I have some exciting news. As of May 2, I will be the executive director of the Museum of Art & History at McPherson Center in Santa Cruz, CA (here’s the press release). This is a big change for me–professionally and personally–and I’m thrilled and humbled by the opportunity to take on this position in the city I call home. I hope you’ll forgive a self-oriented post explaining why I’m doing this.
First, a reassurance–I’m not ending the blog. I am closing down my consulting business at the end of April, but the Museum 2.0 blog will continue, and I intend to write as freely and directly as I have in the past. Because of the increased workload I expect in the months to come, as well as the likely possibility that we will start a Museum of Art & History blog, I’m lowering my Museum 2.0 commitment to one post per week. Since 2006, I’ve slowly reduced from three posts weekly to two and now to one. But I will not be going to zero. I promise. I will do what I can to ensure the blog continues to present well-written, diverse projects and ideas, both from me and guest authors.
OK, now on to the interesting part.
Why am I doing this?
There are three reasons that I am absolutely ecstatic about this change.
- It’s a once in a lifetime opportunity to serve the community I love in an institution that has a new strategic plan to become a multi-disciplinary hub for community engagement.
- I have been looking for a way to transition to working in Santa Cruz instead of traveling constantly.
- I strongly believe that participation is more about operation than development. The best way I can really push my own participatory practice and thinking is to operate an institution and work with a community I care about over time.
I’ve had these personal goals for a long time, but I wouldn’t have guessed a year ago that they would lead me to this job. Throughout 2010, I was deep in planning an experimental cafe/exhibit space to address all three of these desires for a change. By November of 2010, I had a business plan for the cafe and intended to start raising money in 2011. And then I started learning about the situation at the Museum of Art & History (MAH) in downtown Santa Cruz.
Here are a few things that make the MAH an exciting museum to me:
- It’s small.
- The content is multidisciplinary, with a collection that includes both local history and contemporary art. There’s even a historic cemetery for good measure.
- The building is gorgeous and centrally located in a well-trafficked pedestrian area of downtown.
- The trustees, staff members, volunteers, and supporters are dedicated people who both love the museum and appreciate the seriousness of the challenges it faces. They’re eager to make the institution more dynamic and welcoming.

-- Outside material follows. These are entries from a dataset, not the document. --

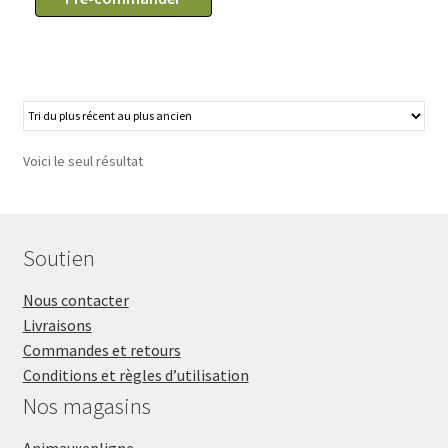
50
Noeuds
papillons
Noël
pour
animaux
Voici le seul résultat
Soutien
Nous contacter
Livraisons
Commandes et retours
Conditions et règles d’utilisation
Nos magasins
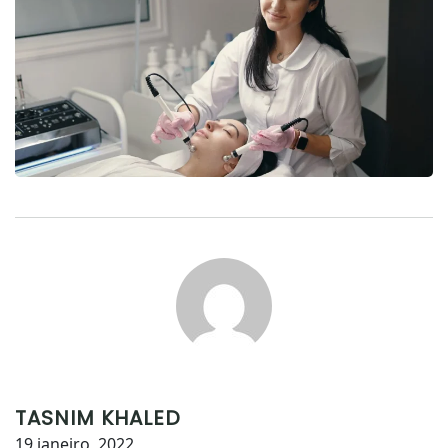
TASNIM KHALED
19 janeiro, 2022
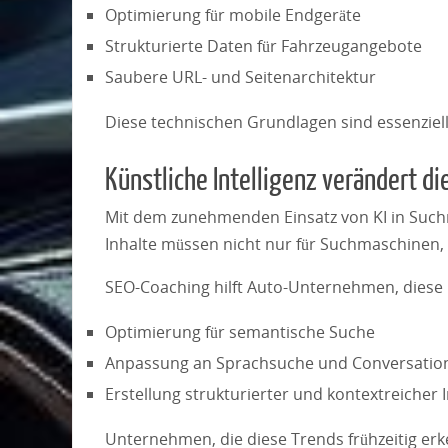
Optimierung für mobile Endgeräte
Strukturierte Daten für Fahrzeugangebote
Saubere URL- und Seitenarchitektur
Diese technischen Grundlagen sind essenziel
Künstliche Intelligenz verändert di
Mit dem zunehmenden Einsatz von KI in Such
Inhalte müssen nicht nur für Suchmaschinen, 
SEO-Coaching hilft Auto-Unternehmen, diese
Optimierung für semantische Suche
Anpassung an Sprachsuche und Conversation
Erstellung strukturierter und kontextreicher 
Unternehmen, die diese Trends frühzeitig er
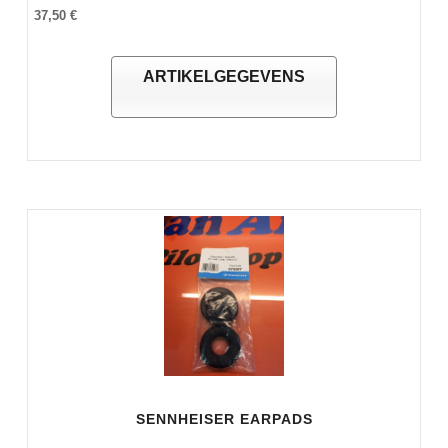
37,50 €
ARTIKELGEGEVENS
SENNHEISER EARPADS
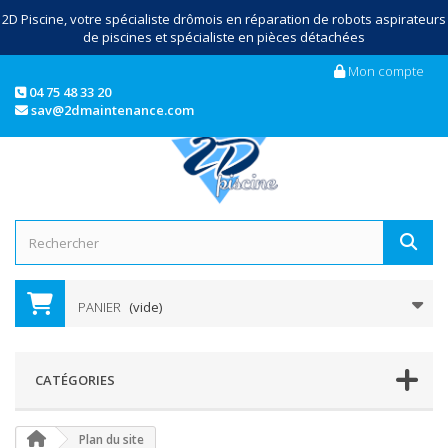
2D Piscine, votre spécialiste drômois en réparation de robots aspirateurs
de piscines et spécialiste en pièces détachées
Mon compte
04 75 48 33 20
sav@2dmaintenance.com
PANIER
(vide)
CATÉGORIES
Plan du site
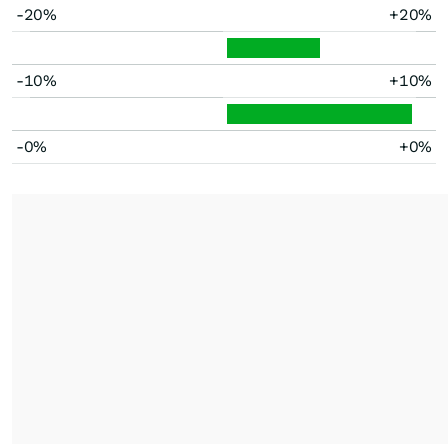
-20%
+20%
-10%
+10%
-0%
+0%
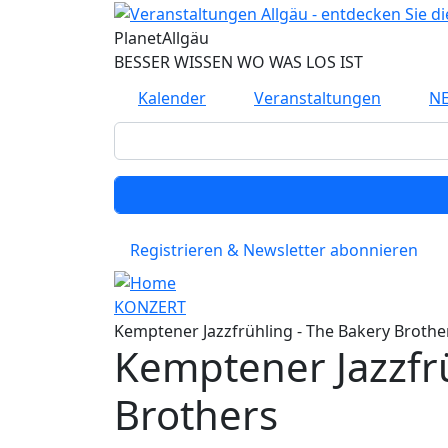
Planet
Allgäu
BESSER WISSEN WO WAS LOS IST
Kalender
Veranstaltungen
N
Registrieren & Newsletter abonnieren
KONZERT
Kemptener Jazzfrühling - The Bakery Brothe
Kemptener Jazzfrü
Brothers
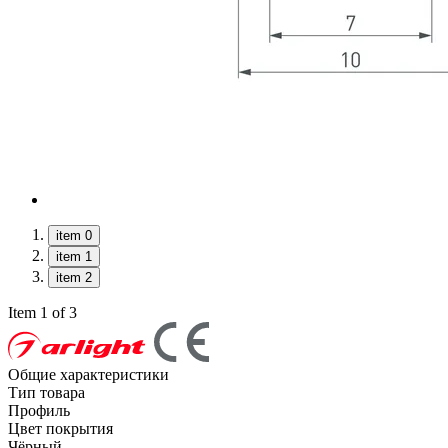
item 0
item 1
item 2
Item 1 of 3
Общие характеристики
Тип товара
Профиль
Цвет покрытия
Чёрный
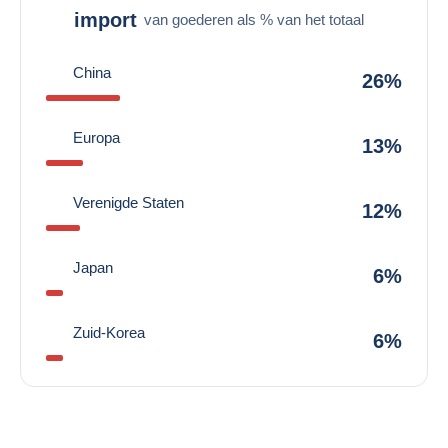
import
van goederen als % van het totaal
China
26%
Europa
13%
Verenigde Staten
12%
Japan
6%
Zuid-Korea
6%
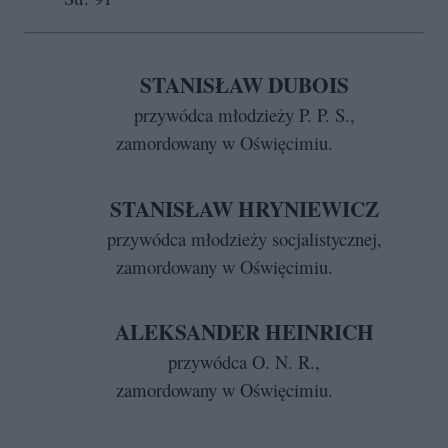
STANISŁAW DUBOIS
przywódca młodzieży P. P. S.,
zamordowany w Oświęcimiu.
STANISŁAW HRYNIEWICZ
przywódca młodzieży socjalistycznej,
zamordowany w Oświęcimiu.
ALEKSANDER HEINRICH
przywódca O. N. R.,
zamordowany w Oświęcimiu.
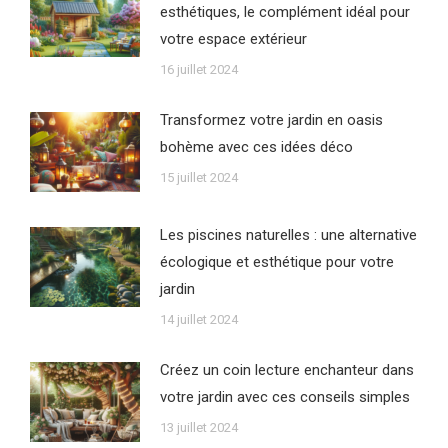
esthétiques, le complément idéal pour
votre espace extérieur
16 juillet 2024
Transformez votre jardin en oasis
bohème avec ces idées déco
15 juillet 2024
Les piscines naturelles : une alternative
écologique et esthétique pour votre
jardin
14 juillet 2024
Créez un coin lecture enchanteur dans
votre jardin avec ces conseils simples
13 juillet 2024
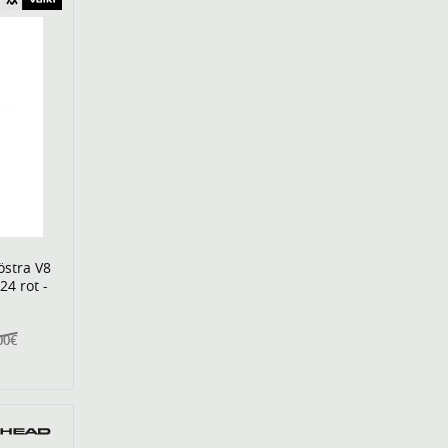
östra V8
24 rot -
00€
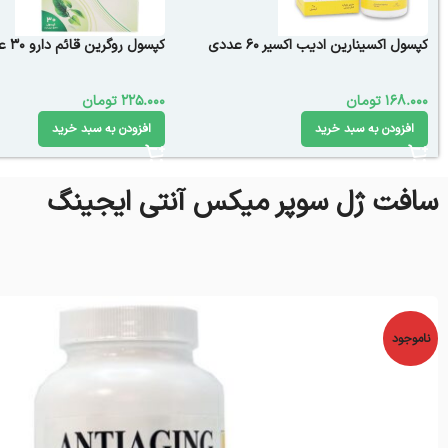
کپسول اکسینارین ادیب اکسیر 60 عددی
کپسول روگرین قائم دارو 30 عددی
168.000
تومان
225.000
تومان
افزودن به سبد خرید
افزودن به سبد خرید
سافت ژل سوپر میکس آنتی ایجینگ
ناموجود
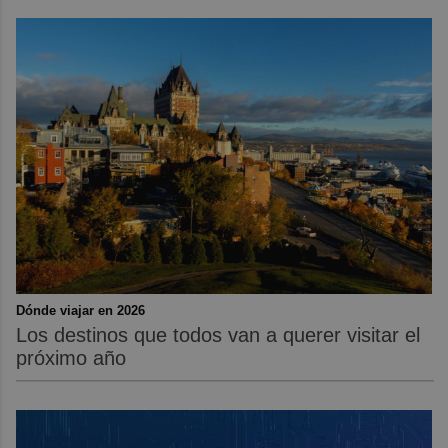
Dónde viajar en 2026
Los destinos que todos van a querer visitar el
próximo año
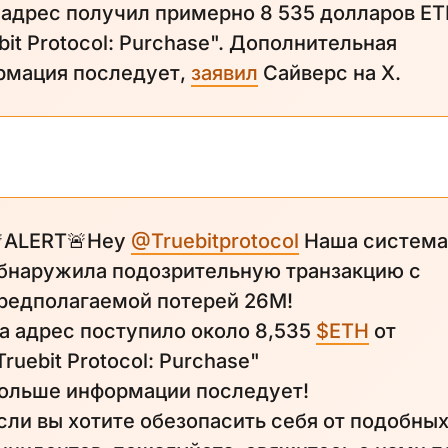
адрес получил примерно 8 535 долларов ET
bit Protocol: Purchase". Дополнительная
рмация последует,
заявил
Сайверс на X.
ALERT🚨Hey
@Truebitprotocol
Наша система
бнаружила подозрительную транзакцию с
редполагаемой потерей 26M!
а адрес поступило около 8,535
$ETH
от
Truebit Protocol: Purchase"
ольше информации последует!
сли вы хотите обезопасить себя от подобны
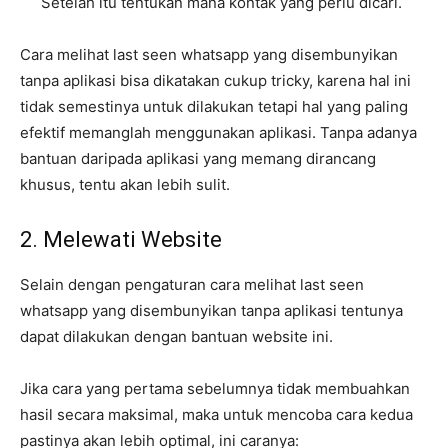
Setelah itu tentukan mana kontak yang perlu dicari.
Cara melihat last seen whatsapp yang disembunyikan
tanpa aplikasi bisa dikatakan cukup tricky, karena hal ini
tidak semestinya untuk dilakukan tetapi hal yang paling
efektif memanglah menggunakan aplikasi. Tanpa adanya
bantuan daripada aplikasi yang memang dirancang
khusus, tentu akan lebih sulit.
2. Melewati Website
Selain dengan pengaturan cara melihat last seen
whatsapp yang disembunyikan tanpa aplikasi tentunya
dapat dilakukan dengan bantuan website ini.
Jika cara yang pertama sebelumnya tidak membuahkan
hasil secara maksimal, maka untuk mencoba cara kedua
pastinya akan lebih optimal, ini caranya:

- The exhibition and educational programs are excellent and staff members are interested in increasing community participation and pursuing experimental methods.
- While the museum has low visibility in some parts of the community, its overall image is positive. Many people I’ve talked with who have never visited or heard of the museum are curious and eager to get involved.

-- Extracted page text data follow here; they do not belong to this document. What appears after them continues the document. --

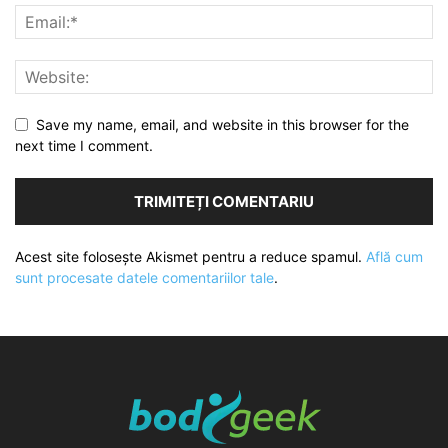
Save my name, email, and website in this browser for the
next time I comment.
Acest site folosește Akismet pentru a reduce spamul.
Află cum
sunt procesate datele comentariilor tale
.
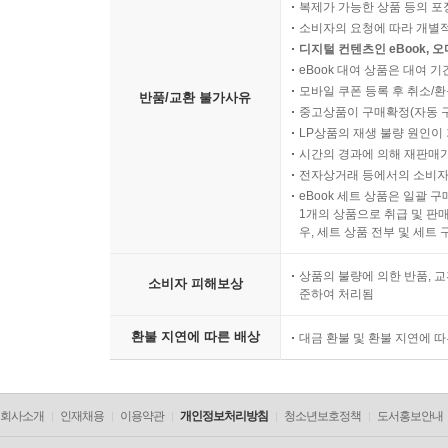
복제가 가능한 상품 등의 포장을 
소비자의 요청에 따라 개별
디지털 컨텐츠인 eBook, 
eBook 대여 상품은 대여 기
모바일 쿠폰 등록 후 취소/환
반품/교환 불가사유
중고상품이 구매확정(자동 
LP상품의 재생 불량 원인이 기
시간의 경과에 의해 재판매가
전자상거래 등에서의 소비자
eBook 세트 상품은 일괄 
1개의 상품으로 취급 및 판매
우, 세트 상품 전부 및 세트
상품의 불량에 의한 반품, 교
소비자 피해보상
준하여 처리됨
환불 지연에 따른 배상
대금 환불 및 환불 지연에 
회사소개
인재채용
이용약관
개인정보처리방침
청소년보호정책
도서홍보안내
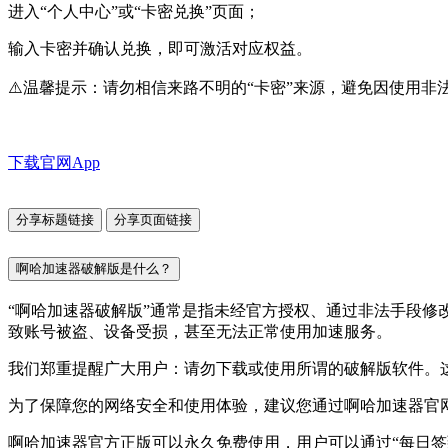
进入“个人中心”或“卡密兑换”页面；
输入卡密并确认兑换，即可激活对应权益。
⚠️温馨提示：请勿相信来路不明的“卡密”来源，避免因使用
下载官网App
分享标题链接
分享页面链接
啊哈加速器破解版是什么？
“啊哈加速器破解版”通常是指未经官方授权、通过非法手段
致账号被盗、设备受损，甚至无法正常使用加速服务。
我们郑重提醒广大用户：请勿下载或使用所谓的破解版软件。
为了保障您的网络安全和使用体验，建议您通过啊哈加速器官
啊哈加速器官方正版可以永久免费使用，用户可以通过“每日签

This is not to say it’s going to be easy. Like museums of all kinds, the MAH has faced serious challenges in the past few years with regard to community relevance and financial sustainability. But in my conversations with staff, trustees, and the larger Santa Cruz community, I have become convinced that we are ready to overcome these challenges with some bold thinking and action. Last year, MAH trustees and staff members wrote a new strategic plan that positions the museum as a “thriving, central gathering place” that serves as the “intersection of art, history, ideas and culture” for the diverse folks in our county. I know as well as anyone that rhetoric about community engagement can get tossed around without follow through, but I see these phrases as mandates for action and I will take them seriously. I wholly intend to push as hard as we can to live up to what I see as a very exciting vision–one that I believe will lead us to both community and financial success.

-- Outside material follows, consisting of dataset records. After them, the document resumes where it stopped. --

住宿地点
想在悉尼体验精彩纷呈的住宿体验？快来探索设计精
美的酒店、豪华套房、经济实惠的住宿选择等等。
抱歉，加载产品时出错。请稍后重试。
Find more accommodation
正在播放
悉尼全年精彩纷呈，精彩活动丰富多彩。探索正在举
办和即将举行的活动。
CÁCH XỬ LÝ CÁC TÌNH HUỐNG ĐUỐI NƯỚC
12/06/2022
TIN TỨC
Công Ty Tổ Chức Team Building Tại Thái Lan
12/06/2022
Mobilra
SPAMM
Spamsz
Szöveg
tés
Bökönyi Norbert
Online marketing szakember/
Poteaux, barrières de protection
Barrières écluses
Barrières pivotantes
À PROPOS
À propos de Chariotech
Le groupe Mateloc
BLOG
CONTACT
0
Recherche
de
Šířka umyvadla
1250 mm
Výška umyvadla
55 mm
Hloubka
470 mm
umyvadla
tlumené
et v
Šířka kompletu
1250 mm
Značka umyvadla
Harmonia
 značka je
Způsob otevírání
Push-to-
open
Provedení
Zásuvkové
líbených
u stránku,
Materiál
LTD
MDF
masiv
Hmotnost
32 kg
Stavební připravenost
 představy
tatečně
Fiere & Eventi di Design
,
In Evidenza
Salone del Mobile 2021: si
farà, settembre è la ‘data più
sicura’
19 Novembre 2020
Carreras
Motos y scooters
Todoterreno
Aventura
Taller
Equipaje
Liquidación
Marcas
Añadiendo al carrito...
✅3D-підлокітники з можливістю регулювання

I also believe that small and mid-sized museums are the leaders when it comes to innovation, particularly around participatory engagement. One of my frustrations working as a consultant is that I spend most of my time working with big organizations that function at a scale that requires a certain amount of automation and anonymity in the visitor experience. That’s not to say my colleagues in large museums aren’t well-intentioned–they are–but I’m eager to spend my days in a place where we can guarantee a personal interaction with everyone who walks in the door. I suspect that there are some new ways of working we may develop–around membership, communications, and guest service in particular–that might be very different from the industry standard. I believe that small museums are underrepresented in the national conversation, and I suspect they will be the true leaders in a cultural renaissance of the small and nimble.
Finally, on a more personal level, I love Santa Cruz. When we moved here four years ago from Washington D.C., I knew we were moving somewhere nice. But I didn’t know how much I would come to love the city, the mountains, the beach, and the people–hippies, surfers, students, anarchists, artists, geeks, farmers, dreamers of all kinds. People here are serious participants–creatively, civically, intellectually, and athletically. When I think of the kind of people who like to participate actively in culture, I think of the people in my community. I believe that the MAH is ripe to become a leading “museum 2.0” in a city that is eager to embrace the change.